Stored data entries:

■ ■ ■ ■ ■ ■ ■

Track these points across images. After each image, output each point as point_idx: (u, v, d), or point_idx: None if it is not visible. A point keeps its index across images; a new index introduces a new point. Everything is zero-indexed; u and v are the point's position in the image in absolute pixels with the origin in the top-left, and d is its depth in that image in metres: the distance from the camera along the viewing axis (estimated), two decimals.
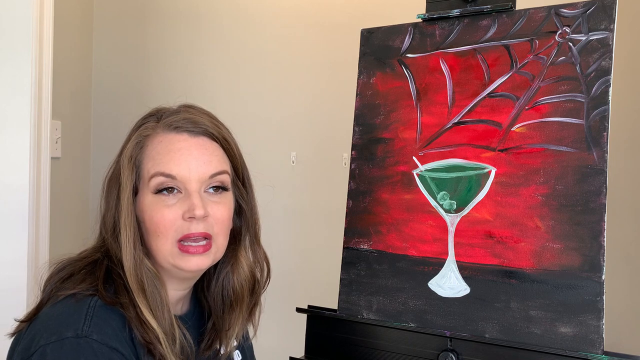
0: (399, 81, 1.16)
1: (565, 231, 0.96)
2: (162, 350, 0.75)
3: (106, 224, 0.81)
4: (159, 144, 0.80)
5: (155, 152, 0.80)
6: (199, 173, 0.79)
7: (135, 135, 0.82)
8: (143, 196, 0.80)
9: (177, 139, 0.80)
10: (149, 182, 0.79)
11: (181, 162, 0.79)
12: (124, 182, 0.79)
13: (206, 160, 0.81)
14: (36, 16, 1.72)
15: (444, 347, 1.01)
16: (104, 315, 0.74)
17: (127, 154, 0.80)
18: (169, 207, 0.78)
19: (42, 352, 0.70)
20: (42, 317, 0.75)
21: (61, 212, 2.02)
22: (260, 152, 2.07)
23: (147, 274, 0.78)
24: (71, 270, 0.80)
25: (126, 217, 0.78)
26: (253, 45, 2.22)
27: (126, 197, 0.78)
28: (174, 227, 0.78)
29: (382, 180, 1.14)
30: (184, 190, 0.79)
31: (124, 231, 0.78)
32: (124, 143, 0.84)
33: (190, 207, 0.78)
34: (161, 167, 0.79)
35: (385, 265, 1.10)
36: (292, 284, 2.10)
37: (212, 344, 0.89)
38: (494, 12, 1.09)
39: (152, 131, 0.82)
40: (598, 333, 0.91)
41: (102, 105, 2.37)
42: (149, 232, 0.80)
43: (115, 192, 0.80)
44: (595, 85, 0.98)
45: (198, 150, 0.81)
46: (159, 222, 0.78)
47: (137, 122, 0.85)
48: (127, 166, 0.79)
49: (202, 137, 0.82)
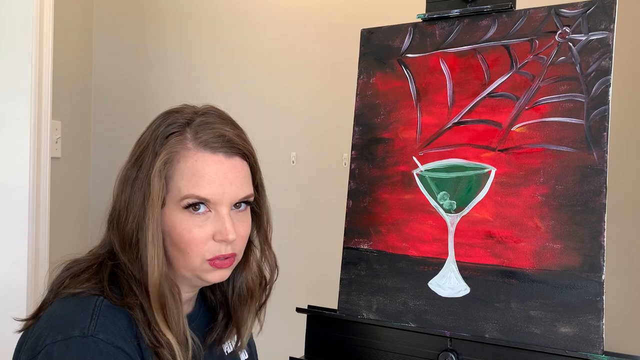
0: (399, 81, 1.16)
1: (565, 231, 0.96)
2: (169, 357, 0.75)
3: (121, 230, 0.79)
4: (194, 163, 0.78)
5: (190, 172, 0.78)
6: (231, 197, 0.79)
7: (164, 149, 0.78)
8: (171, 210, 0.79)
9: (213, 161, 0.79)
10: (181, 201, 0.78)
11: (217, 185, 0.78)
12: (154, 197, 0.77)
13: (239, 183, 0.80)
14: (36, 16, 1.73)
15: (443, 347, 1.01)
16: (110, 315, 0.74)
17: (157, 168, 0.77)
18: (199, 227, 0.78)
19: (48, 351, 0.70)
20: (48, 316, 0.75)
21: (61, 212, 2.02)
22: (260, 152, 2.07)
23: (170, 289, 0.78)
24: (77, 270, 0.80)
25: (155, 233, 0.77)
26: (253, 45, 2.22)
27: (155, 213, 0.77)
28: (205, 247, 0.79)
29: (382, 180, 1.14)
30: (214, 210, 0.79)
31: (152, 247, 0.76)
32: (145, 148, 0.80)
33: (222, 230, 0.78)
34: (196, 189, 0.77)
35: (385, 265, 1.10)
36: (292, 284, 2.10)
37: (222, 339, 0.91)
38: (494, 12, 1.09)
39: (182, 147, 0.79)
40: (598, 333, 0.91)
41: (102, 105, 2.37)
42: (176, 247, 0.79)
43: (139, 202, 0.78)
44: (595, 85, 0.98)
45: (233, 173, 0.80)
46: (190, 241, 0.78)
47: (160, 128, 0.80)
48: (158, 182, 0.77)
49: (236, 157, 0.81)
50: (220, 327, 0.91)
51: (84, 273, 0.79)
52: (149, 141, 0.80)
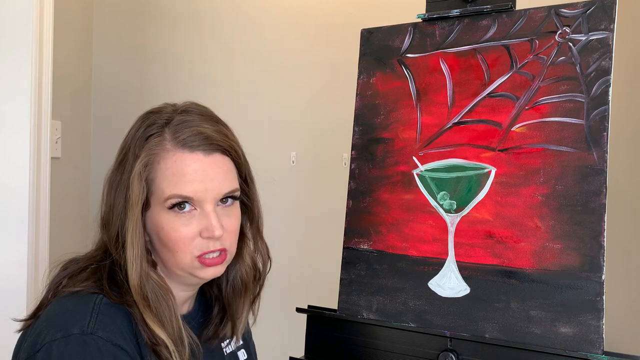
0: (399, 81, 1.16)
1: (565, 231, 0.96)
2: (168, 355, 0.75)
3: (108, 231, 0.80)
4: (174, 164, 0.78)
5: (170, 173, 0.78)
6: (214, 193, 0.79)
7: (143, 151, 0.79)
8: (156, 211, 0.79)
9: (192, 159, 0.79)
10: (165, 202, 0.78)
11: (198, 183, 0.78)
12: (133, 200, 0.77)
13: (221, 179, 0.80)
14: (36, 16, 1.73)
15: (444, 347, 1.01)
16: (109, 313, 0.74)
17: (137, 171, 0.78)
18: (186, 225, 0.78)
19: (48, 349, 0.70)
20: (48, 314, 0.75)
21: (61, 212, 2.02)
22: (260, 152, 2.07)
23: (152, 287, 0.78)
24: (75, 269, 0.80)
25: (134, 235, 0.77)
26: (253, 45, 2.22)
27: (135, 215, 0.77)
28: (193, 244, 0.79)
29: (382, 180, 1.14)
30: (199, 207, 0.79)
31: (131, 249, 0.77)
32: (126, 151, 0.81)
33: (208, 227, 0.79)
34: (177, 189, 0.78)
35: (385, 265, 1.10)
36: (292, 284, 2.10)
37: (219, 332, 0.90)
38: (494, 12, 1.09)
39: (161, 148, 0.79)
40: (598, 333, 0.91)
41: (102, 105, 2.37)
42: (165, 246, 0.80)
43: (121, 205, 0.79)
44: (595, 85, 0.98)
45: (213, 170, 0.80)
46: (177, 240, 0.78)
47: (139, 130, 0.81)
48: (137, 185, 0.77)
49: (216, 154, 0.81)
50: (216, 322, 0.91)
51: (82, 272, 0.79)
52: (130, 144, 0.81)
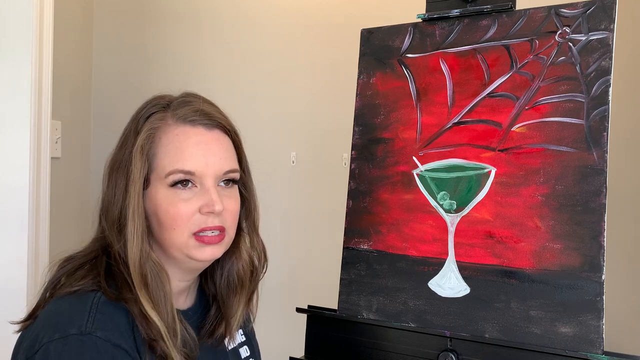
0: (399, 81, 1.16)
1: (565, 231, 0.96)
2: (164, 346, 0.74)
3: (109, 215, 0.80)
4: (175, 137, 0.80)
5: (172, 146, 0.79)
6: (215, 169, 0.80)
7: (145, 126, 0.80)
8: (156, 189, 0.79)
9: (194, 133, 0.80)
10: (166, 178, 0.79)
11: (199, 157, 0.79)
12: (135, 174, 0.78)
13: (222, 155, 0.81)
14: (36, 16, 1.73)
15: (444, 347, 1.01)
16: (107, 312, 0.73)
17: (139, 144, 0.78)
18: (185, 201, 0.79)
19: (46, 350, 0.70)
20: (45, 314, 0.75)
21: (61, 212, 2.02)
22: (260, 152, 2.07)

■ ■ ■ ■ ■ ■ ■

Work request:
Output exactly, and only, the lines of the entries above from the one with "11: (181, 162, 0.79)" up to and including the one with "51: (84, 273, 0.79)"; pictures are to be left out.

Result of this task:
11: (181, 162, 0.79)
12: (124, 182, 0.79)
13: (206, 160, 0.81)
14: (36, 16, 1.72)
15: (444, 347, 1.01)
16: (104, 315, 0.74)
17: (127, 154, 0.80)
18: (169, 207, 0.78)
19: (42, 352, 0.70)
20: (42, 317, 0.75)
21: (61, 212, 2.02)
22: (260, 152, 2.07)
23: (147, 274, 0.78)
24: (71, 270, 0.80)
25: (126, 217, 0.78)
26: (253, 45, 2.22)
27: (126, 197, 0.78)
28: (174, 227, 0.78)
29: (382, 180, 1.14)
30: (184, 190, 0.79)
31: (124, 231, 0.78)
32: (124, 143, 0.84)
33: (190, 207, 0.78)
34: (161, 167, 0.79)
35: (385, 265, 1.10)
36: (292, 284, 2.10)
37: (212, 344, 0.89)
38: (494, 12, 1.09)
39: (152, 131, 0.82)
40: (598, 333, 0.91)
41: (102, 105, 2.37)
42: (149, 232, 0.80)
43: (115, 192, 0.80)
44: (595, 85, 0.98)
45: (198, 150, 0.81)
46: (159, 222, 0.78)
47: (137, 122, 0.85)
48: (127, 166, 0.79)
49: (202, 137, 0.82)
0: (399, 81, 1.16)
1: (565, 231, 0.96)
2: (169, 357, 0.75)
3: (121, 230, 0.79)
4: (194, 163, 0.78)
5: (190, 172, 0.78)
6: (231, 197, 0.79)
7: (164, 149, 0.78)
8: (171, 210, 0.79)
9: (213, 161, 0.79)
10: (181, 201, 0.78)
11: (217, 185, 0.78)
12: (154, 197, 0.77)
13: (239, 183, 0.80)
14: (36, 16, 1.73)
15: (443, 347, 1.01)
16: (110, 315, 0.74)
17: (157, 168, 0.77)
18: (199, 227, 0.78)
19: (48, 351, 0.70)
20: (48, 316, 0.75)
21: (61, 212, 2.02)
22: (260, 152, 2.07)
23: (170, 289, 0.78)
24: (77, 270, 0.80)
25: (155, 233, 0.77)
26: (253, 45, 2.22)
27: (155, 213, 0.77)
28: (205, 247, 0.79)
29: (382, 180, 1.14)
30: (214, 210, 0.79)
31: (152, 247, 0.76)
32: (145, 148, 0.80)
33: (222, 230, 0.78)
34: (196, 189, 0.77)
35: (385, 265, 1.10)
36: (292, 284, 2.10)
37: (222, 339, 0.91)
38: (494, 12, 1.09)
39: (182, 147, 0.79)
40: (598, 333, 0.91)
41: (102, 105, 2.37)
42: (176, 247, 0.79)
43: (139, 202, 0.78)
44: (595, 85, 0.98)
45: (233, 173, 0.80)
46: (190, 241, 0.78)
47: (160, 128, 0.80)
48: (158, 182, 0.77)
49: (236, 157, 0.81)
50: (220, 327, 0.91)
51: (84, 273, 0.79)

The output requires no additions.